Foi durante a tomada de Laguna, em julho de 1839, que Anita veio a conhecer aquele que seria o grande amor de sua vida, o italiano Giuseppe Maria Garibaldi, um dos líderes farroupilhas que, juntamente com David Canabarro e Joaquim Teixeira Nunes, proclamaram a República Juliana, em Santa Catarina.
A vida  de Anita mudou totalmente a partir do momento que tomou a decisão de acompanhar Garibaldi, tornando-a uma das personagens que marcaram o episódio da Revolução Farroupilha, por sua bravura e coragem. Ao lutar ao lado de Giuseppe e dos farroupilhas, enfrentou as situações mais inusitados, como  quando foi feita prisioneira pelas forças imperiais e fugiu em um cavalo, atravessando o rio Canoas agarrada às crinas deste, estando grávida de quatro meses
Logo que seu primeiro filho (Menotti) nasceu, novamente passou por outra situação difícil: para escapar do ataque dos imperiais, teve de fugir  com seu filho, a cavalo, quando estava com apenas 12 dias do parto.
Em 1841, após ser dispensado do exército farroupilha por Bento Gonçalves, Giuseppe Garibaldi seguiu com sua companheira Anita para o Uruguai. Lá, ele passou a dar aulas de matemática, história e caligrafia enquanto Anita costurava para auxiliar no orçamento doméstico.  Foi neste país que eles se casaram, no dia 26 de março de 1842, pois Anita já estava viúva do primeiro marido.

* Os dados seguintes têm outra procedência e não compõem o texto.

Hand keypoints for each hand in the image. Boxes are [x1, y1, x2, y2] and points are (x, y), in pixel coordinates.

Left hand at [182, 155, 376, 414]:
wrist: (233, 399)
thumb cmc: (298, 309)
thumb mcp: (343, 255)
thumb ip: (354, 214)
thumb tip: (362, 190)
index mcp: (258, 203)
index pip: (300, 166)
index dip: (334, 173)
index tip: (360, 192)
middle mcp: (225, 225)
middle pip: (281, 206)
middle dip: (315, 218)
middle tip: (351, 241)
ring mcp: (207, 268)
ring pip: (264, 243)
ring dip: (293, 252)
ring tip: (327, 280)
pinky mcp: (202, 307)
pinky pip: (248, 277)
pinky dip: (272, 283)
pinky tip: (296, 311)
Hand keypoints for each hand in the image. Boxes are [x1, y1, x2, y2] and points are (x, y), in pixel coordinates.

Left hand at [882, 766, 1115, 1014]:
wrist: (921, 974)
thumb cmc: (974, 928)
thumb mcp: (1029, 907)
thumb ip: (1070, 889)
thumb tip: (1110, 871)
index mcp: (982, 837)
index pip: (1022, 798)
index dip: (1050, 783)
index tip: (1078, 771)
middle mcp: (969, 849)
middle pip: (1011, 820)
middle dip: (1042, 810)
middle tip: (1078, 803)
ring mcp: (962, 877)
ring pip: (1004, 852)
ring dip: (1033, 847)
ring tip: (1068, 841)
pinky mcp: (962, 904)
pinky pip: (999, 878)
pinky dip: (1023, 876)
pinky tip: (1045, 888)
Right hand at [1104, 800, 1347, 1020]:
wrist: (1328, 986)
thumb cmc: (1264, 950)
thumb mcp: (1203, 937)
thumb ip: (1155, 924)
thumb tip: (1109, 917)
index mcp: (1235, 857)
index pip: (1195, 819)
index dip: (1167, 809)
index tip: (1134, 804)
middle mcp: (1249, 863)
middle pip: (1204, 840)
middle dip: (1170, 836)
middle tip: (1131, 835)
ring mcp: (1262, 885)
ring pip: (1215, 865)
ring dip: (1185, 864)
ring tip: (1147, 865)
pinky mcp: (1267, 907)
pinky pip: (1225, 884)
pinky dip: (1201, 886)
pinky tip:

Foi em Montevidéu que Anita teve mais três filhos: Rosita, Teresita e Ricciotti. Nessa época, Garibaldi lutou ao lado do presidente Fructuoso Rivera, contra Rosas, criando a Legião Italiana. Anita foi incorporada à Legião como enfermeira, pouco tempo depois da morte de sua filha Rosita.
Somente em 1847, ela  e seus filhos iriam para a Itália, onde aguardariam a chegada de Giuseppe.  Nesse país, mais uma vez, a  destemida Anita iria lutar ao lado de seu amado, durante o processo de Unificação Italiana.

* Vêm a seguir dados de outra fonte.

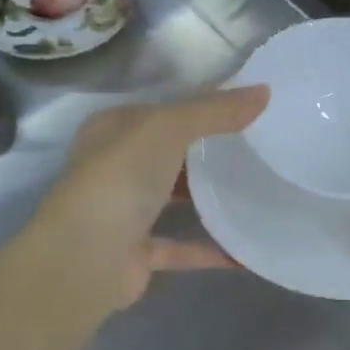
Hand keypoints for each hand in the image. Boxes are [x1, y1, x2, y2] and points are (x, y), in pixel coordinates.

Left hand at [33, 86, 267, 312]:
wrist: (85, 258)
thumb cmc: (120, 178)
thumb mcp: (169, 128)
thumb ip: (215, 111)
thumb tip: (264, 91)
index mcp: (114, 130)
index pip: (163, 110)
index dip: (202, 106)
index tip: (249, 108)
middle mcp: (115, 167)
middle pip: (169, 154)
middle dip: (209, 152)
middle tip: (261, 148)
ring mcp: (124, 212)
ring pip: (174, 199)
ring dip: (209, 199)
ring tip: (259, 192)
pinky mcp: (137, 253)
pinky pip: (182, 247)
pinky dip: (211, 248)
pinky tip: (247, 250)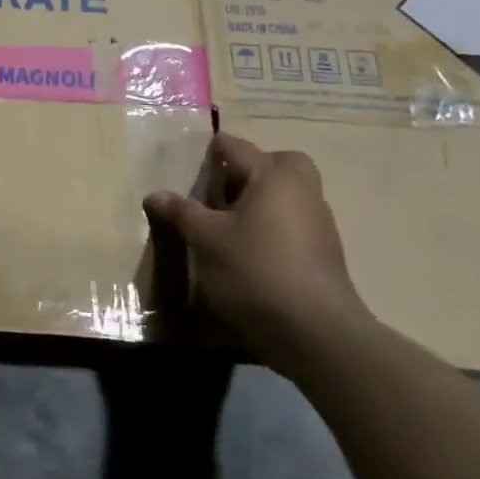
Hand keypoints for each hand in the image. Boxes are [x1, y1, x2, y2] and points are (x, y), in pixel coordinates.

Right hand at [144, 134, 368, 372]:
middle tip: (219, 191)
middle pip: (276, 163)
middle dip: (248, 170)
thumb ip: (181, 212)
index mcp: (273, 176)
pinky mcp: (324, 252)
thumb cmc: (254, 269)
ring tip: (226, 224)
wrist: (314, 331)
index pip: (236, 147)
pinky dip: (271, 226)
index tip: (187, 164)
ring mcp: (318, 222)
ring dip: (260, 200)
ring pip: (287, 194)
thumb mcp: (205, 239)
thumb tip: (155, 194)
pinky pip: (292, 222)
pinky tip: (248, 251)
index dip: (209, 151)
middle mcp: (301, 190)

Anita e seus três filhos foram recebidos com muitos festejos em Gênova. Conforme ela relatou em uma carta a um amigo: “(...) mais de três mil pessoas vieram gritar em frente à casa: Viva Garibaldi! Viva a família de nosso Garibadi!”
Quando  Giuseppe Garibaldi retornou para a Itália, passou a participar intensamente das lutas pela Unificação Italiana. Em 1849, quando  ele estava sitiado em Roma pelos franceses, Anita resolveu ir ao seu encontro para lutar ao seu lado, deixando seus filhos sob os cuidados da avó paterna. Mesmo grávida de seis meses, lutou heroicamente quando da retirada de Roma.  Nessa  época, estava bastante adoentada, com febre, e mesmo assim, acompanhou o marido na resistência aos austríacos.

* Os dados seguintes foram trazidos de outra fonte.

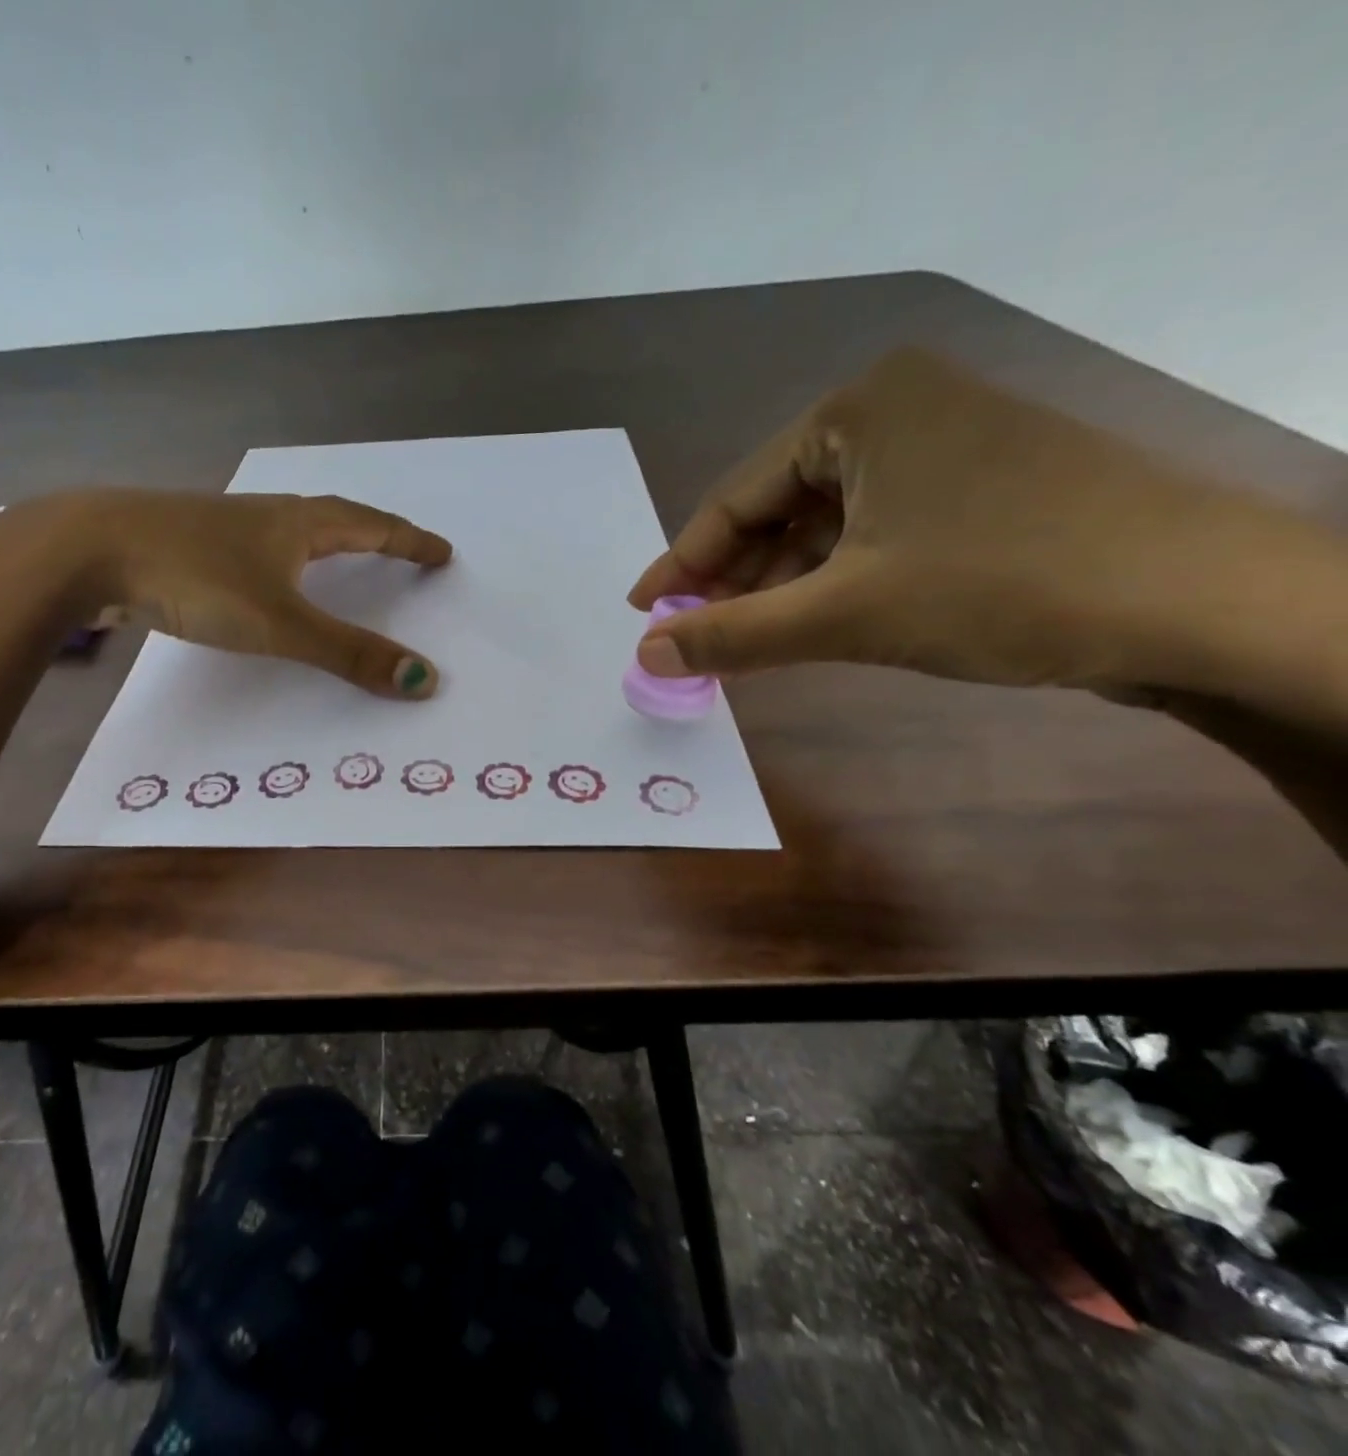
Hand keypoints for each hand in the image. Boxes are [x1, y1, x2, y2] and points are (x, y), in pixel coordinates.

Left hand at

Após participarem da luta e fugindo de forma espetacular, o casal foi buscar abrigo e segurança na fazenda Guicciolo, em Mandriole. Já bem debilitada, Anita falece ali, no dia 4 de agosto de 1849. Assim escreveu Garibaldi sobre a perda de sua amada companheira: ”Eu chorei amargamente a perda de minha amada Anita. Aquela que foi companheira inseparável nas mais aventurosas circunstâncias da  minha vida.”
Em função da aproximação das tropas austríacas, Garibaldi partiu da fazenda e o corpo de Anita foi enterrado num pasto próximo da casa Motte della Pastorara. Posteriormente seu corpo foi retirado dali sob a responsabilidade do pároco de Mandriole que providenciou o registro do sepultamento dos restos mortais de Anita, para que ela pudesse ser identificada posteriormente.
Após quase uma década, seus restos mortais foram exumados e clocados na sacristia, dentro da igreja de Mandriole. Dois meses depois, Garibaldi e seus filhos Menotti e Teresita vão a Mandriole  e levam os ossos de Anita, num cortejo solene , para depositá-los em Nice ( ainda italiana), no túmulo de sua mãe Rosa Raimond.
Novamente, em 1931, os restos mortais de Anita foram exumados e levados para Gênova, temporariamente. No dia 2 de junho de 1932, em solenidade oficial, os restos mortais de Anita Garibaldi foram depositados  à base do monumento levantado em sua honra, em Roma.
Em 1998, a cidade de Laguna  tomou a iniciativa de repatriar os restos mortais da heroína dos dois mundos, sendo criados um museu e uma fundação cultural em sua homenagem.